======== RECORDED DATA

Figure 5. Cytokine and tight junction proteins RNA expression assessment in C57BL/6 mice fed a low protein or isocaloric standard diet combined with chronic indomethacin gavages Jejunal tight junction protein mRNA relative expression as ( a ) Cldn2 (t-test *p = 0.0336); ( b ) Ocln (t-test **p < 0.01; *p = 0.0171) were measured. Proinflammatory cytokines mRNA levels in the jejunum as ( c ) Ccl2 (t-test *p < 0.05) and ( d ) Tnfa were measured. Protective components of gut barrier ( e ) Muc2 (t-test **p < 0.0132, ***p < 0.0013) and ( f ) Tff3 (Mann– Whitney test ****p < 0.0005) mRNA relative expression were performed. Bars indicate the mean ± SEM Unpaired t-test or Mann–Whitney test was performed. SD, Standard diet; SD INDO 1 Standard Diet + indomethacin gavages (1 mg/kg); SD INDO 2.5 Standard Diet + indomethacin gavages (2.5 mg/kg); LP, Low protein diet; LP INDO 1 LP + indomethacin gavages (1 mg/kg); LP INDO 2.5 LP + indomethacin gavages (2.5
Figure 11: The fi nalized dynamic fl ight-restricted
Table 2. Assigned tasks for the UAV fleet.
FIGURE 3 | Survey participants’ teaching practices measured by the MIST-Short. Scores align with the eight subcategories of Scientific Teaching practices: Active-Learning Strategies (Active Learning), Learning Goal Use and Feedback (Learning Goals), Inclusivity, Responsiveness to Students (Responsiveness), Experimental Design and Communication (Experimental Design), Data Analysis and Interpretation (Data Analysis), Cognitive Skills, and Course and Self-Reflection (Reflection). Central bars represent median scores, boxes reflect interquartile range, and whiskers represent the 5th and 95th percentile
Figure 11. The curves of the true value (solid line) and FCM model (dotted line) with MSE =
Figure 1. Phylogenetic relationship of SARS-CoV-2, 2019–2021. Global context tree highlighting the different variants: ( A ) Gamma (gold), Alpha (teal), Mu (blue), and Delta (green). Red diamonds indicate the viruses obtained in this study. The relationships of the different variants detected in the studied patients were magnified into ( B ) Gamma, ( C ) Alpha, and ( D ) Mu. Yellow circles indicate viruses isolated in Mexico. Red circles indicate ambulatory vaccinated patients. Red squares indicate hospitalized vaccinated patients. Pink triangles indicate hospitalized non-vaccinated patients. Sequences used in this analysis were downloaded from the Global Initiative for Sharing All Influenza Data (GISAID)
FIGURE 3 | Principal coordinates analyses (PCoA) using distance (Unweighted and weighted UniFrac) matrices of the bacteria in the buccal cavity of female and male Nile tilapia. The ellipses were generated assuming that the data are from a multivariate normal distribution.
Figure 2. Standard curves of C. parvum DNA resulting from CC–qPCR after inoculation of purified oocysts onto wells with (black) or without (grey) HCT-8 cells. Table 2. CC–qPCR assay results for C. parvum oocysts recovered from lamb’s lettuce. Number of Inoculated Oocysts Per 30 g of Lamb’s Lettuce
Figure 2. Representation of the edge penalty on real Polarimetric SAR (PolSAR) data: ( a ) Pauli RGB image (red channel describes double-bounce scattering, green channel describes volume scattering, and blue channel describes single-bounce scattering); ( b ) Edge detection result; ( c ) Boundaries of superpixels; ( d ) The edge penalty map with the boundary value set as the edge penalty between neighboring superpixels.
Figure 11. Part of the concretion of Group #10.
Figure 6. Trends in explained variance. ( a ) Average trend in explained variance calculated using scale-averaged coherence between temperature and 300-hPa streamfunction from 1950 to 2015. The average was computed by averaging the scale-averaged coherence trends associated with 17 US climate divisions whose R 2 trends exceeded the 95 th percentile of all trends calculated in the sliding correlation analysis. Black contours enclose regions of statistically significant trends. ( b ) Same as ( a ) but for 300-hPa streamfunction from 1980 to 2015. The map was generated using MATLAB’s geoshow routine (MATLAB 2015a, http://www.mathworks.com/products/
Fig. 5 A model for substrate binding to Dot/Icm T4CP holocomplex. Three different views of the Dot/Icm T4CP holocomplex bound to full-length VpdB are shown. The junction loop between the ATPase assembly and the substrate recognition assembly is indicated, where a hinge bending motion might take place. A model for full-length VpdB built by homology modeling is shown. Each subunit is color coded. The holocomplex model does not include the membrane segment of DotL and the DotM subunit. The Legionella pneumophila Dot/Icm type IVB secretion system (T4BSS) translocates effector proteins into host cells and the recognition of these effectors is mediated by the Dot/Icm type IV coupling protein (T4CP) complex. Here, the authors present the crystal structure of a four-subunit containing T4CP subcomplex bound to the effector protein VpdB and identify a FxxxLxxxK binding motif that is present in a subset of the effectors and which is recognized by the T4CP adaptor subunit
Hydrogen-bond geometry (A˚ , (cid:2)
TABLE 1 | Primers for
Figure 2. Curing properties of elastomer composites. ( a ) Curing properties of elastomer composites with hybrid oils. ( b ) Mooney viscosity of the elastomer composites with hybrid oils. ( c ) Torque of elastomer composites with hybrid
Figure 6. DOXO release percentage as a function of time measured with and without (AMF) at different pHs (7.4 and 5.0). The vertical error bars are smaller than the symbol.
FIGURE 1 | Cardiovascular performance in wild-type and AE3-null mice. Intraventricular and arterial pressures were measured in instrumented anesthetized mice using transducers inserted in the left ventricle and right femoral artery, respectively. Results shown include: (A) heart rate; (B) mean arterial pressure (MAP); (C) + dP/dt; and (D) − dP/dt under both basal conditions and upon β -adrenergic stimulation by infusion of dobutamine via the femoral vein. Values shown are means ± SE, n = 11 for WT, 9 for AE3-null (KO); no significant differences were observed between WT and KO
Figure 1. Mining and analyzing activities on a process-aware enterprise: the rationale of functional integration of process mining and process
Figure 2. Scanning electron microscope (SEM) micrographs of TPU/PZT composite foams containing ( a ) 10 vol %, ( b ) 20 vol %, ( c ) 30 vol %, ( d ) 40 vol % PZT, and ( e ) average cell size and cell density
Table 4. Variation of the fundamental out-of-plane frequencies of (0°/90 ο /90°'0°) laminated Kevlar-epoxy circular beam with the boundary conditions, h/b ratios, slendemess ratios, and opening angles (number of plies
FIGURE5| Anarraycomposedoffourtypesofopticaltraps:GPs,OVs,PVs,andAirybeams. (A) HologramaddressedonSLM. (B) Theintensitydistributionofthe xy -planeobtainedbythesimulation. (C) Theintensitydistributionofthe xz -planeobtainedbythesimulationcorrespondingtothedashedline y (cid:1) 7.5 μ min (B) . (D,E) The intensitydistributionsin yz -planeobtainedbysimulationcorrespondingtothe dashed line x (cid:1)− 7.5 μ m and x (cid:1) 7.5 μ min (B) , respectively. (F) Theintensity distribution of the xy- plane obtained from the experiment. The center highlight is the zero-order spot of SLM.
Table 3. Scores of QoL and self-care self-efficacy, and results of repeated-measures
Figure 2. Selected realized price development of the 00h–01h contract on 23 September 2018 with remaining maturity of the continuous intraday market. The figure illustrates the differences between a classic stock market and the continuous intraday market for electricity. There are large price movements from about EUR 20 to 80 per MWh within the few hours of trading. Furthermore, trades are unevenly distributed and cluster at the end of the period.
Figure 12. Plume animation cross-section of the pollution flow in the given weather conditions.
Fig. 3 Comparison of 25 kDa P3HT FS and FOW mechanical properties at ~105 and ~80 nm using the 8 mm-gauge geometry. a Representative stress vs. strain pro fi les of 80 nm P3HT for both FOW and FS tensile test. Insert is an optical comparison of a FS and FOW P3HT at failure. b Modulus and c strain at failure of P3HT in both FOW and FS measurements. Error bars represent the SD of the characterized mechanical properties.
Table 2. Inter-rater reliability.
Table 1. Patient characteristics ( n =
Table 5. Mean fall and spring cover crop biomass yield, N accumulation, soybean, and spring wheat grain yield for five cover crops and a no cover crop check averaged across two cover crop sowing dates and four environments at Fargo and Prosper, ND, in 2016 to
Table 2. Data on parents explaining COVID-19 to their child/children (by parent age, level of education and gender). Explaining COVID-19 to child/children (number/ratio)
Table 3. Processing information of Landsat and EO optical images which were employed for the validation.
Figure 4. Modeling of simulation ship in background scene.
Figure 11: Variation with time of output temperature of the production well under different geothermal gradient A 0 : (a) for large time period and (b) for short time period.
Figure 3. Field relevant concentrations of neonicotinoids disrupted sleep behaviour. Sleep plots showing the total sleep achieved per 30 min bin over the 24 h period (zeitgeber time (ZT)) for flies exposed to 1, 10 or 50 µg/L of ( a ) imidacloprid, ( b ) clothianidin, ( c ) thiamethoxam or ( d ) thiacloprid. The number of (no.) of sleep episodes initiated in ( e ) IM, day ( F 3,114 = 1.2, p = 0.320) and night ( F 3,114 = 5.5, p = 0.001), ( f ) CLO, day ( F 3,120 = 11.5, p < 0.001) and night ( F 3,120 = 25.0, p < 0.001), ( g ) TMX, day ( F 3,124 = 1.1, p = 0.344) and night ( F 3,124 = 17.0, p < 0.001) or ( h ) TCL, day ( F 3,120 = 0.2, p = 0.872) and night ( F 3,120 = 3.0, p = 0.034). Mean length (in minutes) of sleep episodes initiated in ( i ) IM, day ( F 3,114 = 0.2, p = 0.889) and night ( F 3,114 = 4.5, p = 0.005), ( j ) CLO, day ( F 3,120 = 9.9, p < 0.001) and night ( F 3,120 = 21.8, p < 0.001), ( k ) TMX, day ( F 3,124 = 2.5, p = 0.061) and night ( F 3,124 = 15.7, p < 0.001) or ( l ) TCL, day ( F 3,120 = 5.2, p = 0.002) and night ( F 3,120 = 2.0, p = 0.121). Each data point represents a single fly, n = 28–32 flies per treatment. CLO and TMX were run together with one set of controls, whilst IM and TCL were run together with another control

================

• [REQUIREMENT]: Please reply with an exact copy of the lines above, starting at the first and ending at the line that holds "Figure 11. The".

• [OUTPUT OF THE TASK]:
Figure 5. Cytokine and tight junction proteins RNA expression assessment in C57BL/6 mice fed a low protein or isocaloric standard diet combined with chronic indomethacin gavages Jejunal tight junction protein mRNA relative expression as ( a ) Cldn2 (t-test *p = 0.0336); ( b ) Ocln (t-test **p < 0.01; *p = 0.0171) were measured. Proinflammatory cytokines mRNA levels in the jejunum as ( c ) Ccl2 (t-test *p < 0.05) and ( d ) Tnfa were measured. Protective components of gut barrier ( e ) Muc2 (t-test **p < 0.0132, ***p < 0.0013) and ( f ) Tff3 (Mann– Whitney test ****p < 0.0005) mRNA relative expression were performed. Bars indicate the mean ± SEM Unpaired t-test or Mann–Whitney test was performed. SD, Standard diet; SD INDO 1 Standard Diet + indomethacin gavages (1 mg/kg); SD INDO 2.5 Standard Diet + indomethacin gavages (2.5 mg/kg); LP, Low protein diet; LP INDO 1 LP + indomethacin gavages (1 mg/kg); LP INDO 2.5 LP + indomethacin gavages (2.5
Figure 11: The fi nalized dynamic fl ight-restricted
Table 2. Assigned tasks for the UAV fleet.
FIGURE 3 | Survey participants’ teaching practices measured by the MIST-Short. Scores align with the eight subcategories of Scientific Teaching practices: Active-Learning Strategies (Active Learning), Learning Goal Use and Feedback (Learning Goals), Inclusivity, Responsiveness to Students (Responsiveness), Experimental Design and Communication (Experimental Design), Data Analysis and Interpretation (Data Analysis), Cognitive Skills, and Course and Self-Reflection (Reflection). Central bars represent median scores, boxes reflect interquartile range, and whiskers represent the 5th and 95th percentile
Figure 11. The curves of the true value (solid line) and FCM model (dotted line) with MSE =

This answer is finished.